### What you are asked to do
Format the lines below as a Markdown table with two columns, Row and Line, numbering each row and skipping blank lines. Leave the pictures out.

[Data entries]
^^^^

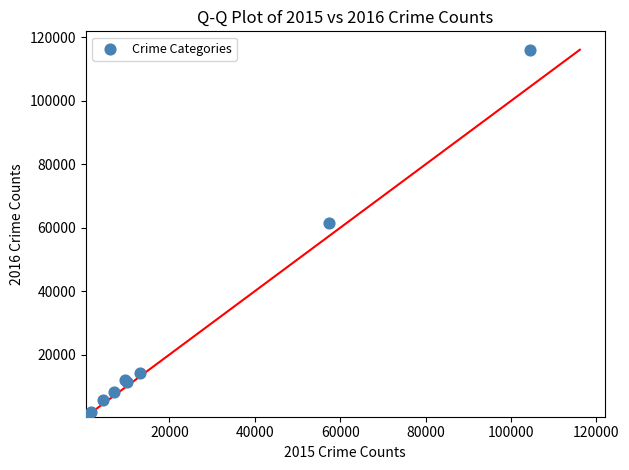

What Y value in the scatter plot is closest to 58322?

61625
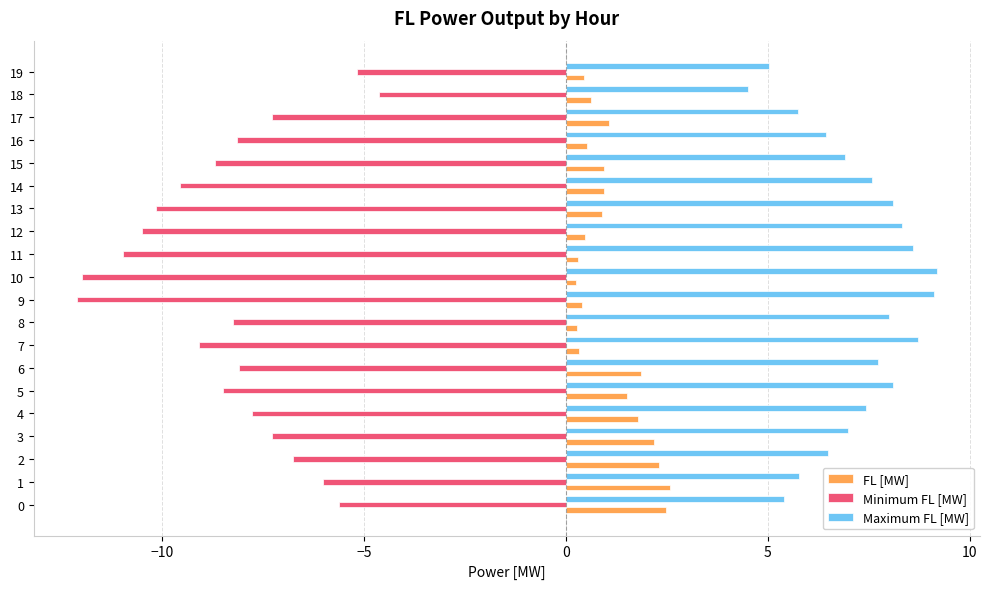

Which series has the largest total across all categories?

Maximum FL [MW]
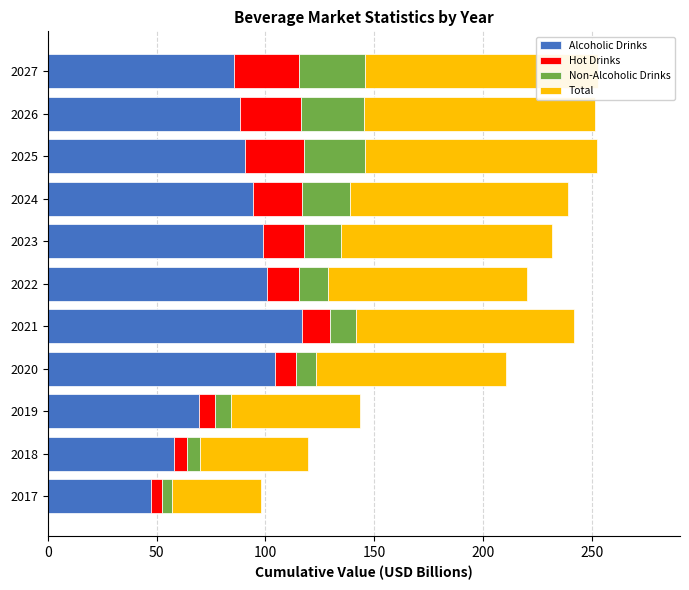

Which series has the largest range (max minus min)?

Alcoholic Drinks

^^^^

### Solution to this problem
| Row | Line |
|---|---|
| 1 | What Y value in the scatter plot is closest to 58322? |
| 2 | 61625 |
| 3 | Which series has the largest total across all categories? |
| 4 | Maximum FL [MW] |
| 5 | Which series has the largest range (max minus min)? |
| 6 | Alcoholic Drinks |